Output only the span of lines that begins at the line containing "World War II" and ends at the last line of the data, both included, exactly as they appear.

◆ ◆ ◆ ◆ ◆ ◆ ◆

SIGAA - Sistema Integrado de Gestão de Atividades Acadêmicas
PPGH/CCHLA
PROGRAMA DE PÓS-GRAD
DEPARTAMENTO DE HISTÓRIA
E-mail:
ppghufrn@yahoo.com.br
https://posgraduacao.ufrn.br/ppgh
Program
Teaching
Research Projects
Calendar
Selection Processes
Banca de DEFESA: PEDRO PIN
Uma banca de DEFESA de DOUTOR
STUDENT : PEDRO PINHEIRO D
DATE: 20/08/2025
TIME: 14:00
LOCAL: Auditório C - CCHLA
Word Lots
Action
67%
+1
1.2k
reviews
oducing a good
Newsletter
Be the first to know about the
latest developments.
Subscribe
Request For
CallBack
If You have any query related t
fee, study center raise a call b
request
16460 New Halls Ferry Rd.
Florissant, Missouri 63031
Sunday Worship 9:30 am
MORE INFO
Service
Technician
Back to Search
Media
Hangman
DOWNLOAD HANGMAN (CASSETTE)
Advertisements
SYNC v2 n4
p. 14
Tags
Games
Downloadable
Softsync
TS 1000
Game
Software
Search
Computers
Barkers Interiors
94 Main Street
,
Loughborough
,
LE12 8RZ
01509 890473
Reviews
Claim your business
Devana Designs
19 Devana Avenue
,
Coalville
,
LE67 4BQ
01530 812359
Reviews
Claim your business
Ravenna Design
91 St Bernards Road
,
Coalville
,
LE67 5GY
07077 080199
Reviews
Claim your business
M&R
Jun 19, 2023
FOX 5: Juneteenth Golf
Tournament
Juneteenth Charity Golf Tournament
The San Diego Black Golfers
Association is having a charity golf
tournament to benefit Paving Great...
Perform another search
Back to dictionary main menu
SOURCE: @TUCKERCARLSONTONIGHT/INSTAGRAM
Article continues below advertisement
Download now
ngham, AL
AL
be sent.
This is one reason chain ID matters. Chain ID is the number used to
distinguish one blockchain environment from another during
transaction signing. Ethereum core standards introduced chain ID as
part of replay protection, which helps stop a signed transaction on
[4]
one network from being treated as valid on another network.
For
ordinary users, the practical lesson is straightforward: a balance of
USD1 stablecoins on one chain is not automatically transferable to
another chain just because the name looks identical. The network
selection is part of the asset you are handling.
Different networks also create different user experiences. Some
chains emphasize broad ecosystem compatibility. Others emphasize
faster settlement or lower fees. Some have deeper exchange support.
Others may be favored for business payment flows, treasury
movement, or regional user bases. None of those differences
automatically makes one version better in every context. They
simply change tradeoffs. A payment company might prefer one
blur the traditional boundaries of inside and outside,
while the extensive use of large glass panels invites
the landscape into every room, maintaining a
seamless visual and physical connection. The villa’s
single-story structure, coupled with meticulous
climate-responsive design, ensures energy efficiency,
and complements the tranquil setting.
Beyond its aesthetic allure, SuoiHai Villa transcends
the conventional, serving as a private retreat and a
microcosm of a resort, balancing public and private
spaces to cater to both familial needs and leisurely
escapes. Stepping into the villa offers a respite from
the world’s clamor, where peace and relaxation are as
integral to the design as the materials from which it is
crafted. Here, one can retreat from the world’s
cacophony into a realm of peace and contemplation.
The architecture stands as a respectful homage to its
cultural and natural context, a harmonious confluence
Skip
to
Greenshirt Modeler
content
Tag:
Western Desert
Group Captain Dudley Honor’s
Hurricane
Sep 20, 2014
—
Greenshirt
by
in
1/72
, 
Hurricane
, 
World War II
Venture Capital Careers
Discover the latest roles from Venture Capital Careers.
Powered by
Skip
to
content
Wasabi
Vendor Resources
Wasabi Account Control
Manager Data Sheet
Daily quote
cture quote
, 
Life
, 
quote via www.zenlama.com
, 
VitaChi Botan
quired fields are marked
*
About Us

◆ ◆ ◆ ◆ ◆ ◆ ◆

Answer to the exercise:
World War II
Venture Capital Careers
Discover the latest roles from Venture Capital Careers.
Powered by
Skip
to
content
Wasabi
Vendor Resources
Wasabi Account Control
Manager Data Sheet
Daily quote
cture quote
, 
Life
, 
quote via www.zenlama.com
, 
VitaChi Botan
quired fields are marked
*
About Us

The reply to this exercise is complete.